Further folding of the polypeptide exposes the polar (hydrophilic) regions towards the exterior, and pushes the nonpolar (hydrophobic) regions towards the interior, forming a three-dimensional shape, its tertiary structure.

Some proteins are made of multiple polypeptide chains arranged in a quaternary structure.

Hemoglobin quaternary structure:

• Changes in a protein's environment, such as variations in temperature or pH, can cause it to lose its secondary and tertiary structure.

This process is called denaturation; the protein usually becomes inactive when it loses its proper 3-dimensional shape (conformation).

• Nucleotide structure.

The monomers of nucleic acids (DNA and RNA) are nucleotides.

Nucleotides are composed of a five-carbon sugar, a phosphate group, and a nitrogenous base.

The sugar is deoxyribose in DNA (Deoxyribonucleic Acid) and ribose in RNA (Ribonucleic Acid).

• Four different nitrogenous base are found in the nucleotides of DNA: adenine (A), guanine (G), cytosine (C), and thymine (T).

In RNA, uracil (U) takes the place of thymine (T).

• A DNA molecule is composed of two nucleotide chains twisted to form a double helix.

The sugar and phosphate groups are linked by covalent bonds to form the backbone of each of the two chains.
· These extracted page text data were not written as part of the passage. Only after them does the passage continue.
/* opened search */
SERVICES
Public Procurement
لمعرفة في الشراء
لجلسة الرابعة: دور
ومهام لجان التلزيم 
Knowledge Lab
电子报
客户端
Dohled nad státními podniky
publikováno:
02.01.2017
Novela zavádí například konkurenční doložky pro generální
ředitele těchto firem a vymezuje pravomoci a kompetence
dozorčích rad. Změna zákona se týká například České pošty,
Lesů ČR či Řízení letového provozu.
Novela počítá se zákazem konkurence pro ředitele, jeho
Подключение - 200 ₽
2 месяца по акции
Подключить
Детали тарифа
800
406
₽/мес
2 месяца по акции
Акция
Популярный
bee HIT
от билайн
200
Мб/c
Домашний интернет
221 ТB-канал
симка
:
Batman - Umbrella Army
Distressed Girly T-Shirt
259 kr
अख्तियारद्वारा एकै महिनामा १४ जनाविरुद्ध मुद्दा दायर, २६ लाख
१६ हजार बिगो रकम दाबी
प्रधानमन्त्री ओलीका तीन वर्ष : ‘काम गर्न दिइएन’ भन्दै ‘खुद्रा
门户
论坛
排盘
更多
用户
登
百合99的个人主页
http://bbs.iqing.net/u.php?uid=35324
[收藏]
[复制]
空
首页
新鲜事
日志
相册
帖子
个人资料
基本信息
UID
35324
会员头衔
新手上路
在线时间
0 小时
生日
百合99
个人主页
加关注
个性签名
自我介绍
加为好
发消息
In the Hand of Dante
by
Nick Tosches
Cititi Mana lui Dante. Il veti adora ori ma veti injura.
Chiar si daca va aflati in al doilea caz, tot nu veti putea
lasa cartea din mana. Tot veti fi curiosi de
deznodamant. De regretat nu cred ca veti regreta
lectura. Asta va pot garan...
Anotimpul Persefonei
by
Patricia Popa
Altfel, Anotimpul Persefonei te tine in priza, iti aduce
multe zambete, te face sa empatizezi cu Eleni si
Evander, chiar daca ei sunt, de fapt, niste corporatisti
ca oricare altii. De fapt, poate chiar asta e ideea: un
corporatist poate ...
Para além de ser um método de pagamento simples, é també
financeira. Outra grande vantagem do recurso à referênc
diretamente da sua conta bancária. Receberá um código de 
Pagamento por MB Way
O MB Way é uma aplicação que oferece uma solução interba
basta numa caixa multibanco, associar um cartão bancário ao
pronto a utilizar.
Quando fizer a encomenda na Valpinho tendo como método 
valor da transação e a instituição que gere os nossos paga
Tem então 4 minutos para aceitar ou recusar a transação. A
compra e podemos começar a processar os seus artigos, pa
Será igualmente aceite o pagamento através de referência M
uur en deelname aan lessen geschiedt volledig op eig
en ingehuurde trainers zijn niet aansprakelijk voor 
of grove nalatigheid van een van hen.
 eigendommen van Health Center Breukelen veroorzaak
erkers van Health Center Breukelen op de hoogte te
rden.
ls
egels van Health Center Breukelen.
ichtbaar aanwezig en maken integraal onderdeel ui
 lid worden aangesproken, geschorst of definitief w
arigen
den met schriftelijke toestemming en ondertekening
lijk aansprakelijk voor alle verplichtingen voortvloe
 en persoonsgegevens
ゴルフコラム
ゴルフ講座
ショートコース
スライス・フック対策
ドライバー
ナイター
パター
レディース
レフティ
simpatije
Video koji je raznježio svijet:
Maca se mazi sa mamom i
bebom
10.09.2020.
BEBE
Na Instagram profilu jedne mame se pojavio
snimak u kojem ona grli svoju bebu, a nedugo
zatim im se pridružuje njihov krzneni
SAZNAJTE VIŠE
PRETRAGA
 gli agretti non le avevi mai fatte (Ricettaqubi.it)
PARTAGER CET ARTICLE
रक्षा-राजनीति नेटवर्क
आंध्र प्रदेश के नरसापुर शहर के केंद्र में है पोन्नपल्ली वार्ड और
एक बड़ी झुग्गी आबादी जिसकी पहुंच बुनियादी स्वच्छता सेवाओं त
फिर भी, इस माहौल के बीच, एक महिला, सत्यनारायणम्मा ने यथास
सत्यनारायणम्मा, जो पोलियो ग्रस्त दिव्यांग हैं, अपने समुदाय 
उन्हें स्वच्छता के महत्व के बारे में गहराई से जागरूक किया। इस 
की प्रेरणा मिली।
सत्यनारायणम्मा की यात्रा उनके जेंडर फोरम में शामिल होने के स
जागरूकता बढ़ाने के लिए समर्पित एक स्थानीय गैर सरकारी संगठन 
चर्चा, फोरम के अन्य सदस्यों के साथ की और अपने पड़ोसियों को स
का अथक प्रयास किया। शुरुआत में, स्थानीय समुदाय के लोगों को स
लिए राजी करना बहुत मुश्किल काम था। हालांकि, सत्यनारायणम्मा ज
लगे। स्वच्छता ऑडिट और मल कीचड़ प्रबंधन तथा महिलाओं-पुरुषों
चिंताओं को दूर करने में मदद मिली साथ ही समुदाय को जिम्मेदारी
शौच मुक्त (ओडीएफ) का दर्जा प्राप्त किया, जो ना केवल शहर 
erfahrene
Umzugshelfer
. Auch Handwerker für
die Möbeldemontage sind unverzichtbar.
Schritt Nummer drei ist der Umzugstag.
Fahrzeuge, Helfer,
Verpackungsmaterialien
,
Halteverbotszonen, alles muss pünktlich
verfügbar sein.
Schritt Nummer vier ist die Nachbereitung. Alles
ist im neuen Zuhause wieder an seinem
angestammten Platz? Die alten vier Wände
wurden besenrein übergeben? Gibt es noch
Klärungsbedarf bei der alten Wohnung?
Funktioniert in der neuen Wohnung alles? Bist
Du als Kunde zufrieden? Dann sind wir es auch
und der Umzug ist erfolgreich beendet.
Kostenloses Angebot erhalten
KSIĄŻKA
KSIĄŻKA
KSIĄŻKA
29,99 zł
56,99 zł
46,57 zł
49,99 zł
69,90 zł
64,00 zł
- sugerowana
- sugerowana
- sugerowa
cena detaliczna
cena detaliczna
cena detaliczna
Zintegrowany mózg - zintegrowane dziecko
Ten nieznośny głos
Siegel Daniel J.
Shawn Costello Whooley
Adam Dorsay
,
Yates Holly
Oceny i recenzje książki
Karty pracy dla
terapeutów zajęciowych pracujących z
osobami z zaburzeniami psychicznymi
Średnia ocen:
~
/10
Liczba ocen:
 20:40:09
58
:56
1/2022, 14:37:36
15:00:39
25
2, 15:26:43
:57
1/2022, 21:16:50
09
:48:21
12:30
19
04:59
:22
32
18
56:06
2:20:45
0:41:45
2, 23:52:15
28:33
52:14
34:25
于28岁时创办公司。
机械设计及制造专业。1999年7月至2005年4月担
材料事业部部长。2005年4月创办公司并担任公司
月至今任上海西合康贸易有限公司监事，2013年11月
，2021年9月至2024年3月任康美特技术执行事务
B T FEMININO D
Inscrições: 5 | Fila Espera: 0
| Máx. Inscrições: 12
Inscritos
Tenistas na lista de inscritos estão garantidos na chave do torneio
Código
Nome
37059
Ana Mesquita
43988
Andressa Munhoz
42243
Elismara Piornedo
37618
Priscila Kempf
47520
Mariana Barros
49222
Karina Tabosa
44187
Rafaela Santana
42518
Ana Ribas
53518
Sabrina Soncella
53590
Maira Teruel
The two chains are held together by hydrogen bonds between A-T and G-C base pairs.

Review:

• Carbohydrates (carbon and water, also called sugars) are made of C, H, and O.
Sugar monomers are called monosaccharides.
An example is the 6-carbon glucose that forms a ring in water.

• The disaccharide sucrose (table sugar) is formed from glucose and fructose monomers in a dehydration reaction, where a molecule of water (H₂O) is released.

• Lactose is a disaccharide commonly found in the milk of mammals.

• Complex carbohydrates (or polysaccharides) include:

• cellulose

• starch

• glycogen

• chitin

• The polysaccharide cellulose is found in plant cells and is composed of glucose monomers.
Many strands of cellulose chains are held together by hydrogen bonds, making these polymers strong to support tall trees.

• The polysaccharide starch serves as energy storage in plants.

• The polysaccharide glycogen is highly branched and serves as energy storage in animals.
Humans store these energy-rich molecules in the liver.

• Chitin is a polysaccharide cross-linked with proteins to provide a strong material found in the exoskeleton of crustaceans and insects.
The tough exoskeleton requires these animals to molt as they grow.

• Lipid (fat) molecules are triglycerides, each containing a glycerol attached to 3 fatty acid tails.

A fatty acid is a long chain of carbon and hydrogen atoms (hydrocarbon).

The nonpolar hydrocarbons are hydrophobic ("afraid" of water) and are insoluble in aqueous environments.

• The membranes of cells are made of a type of lipid called phospholipid.

• A phospholipid is similar to a fat molecule except one of the 3 hydrophobic fatty acids is replaced by a phosphate and a polar (hydrophilic) functional group.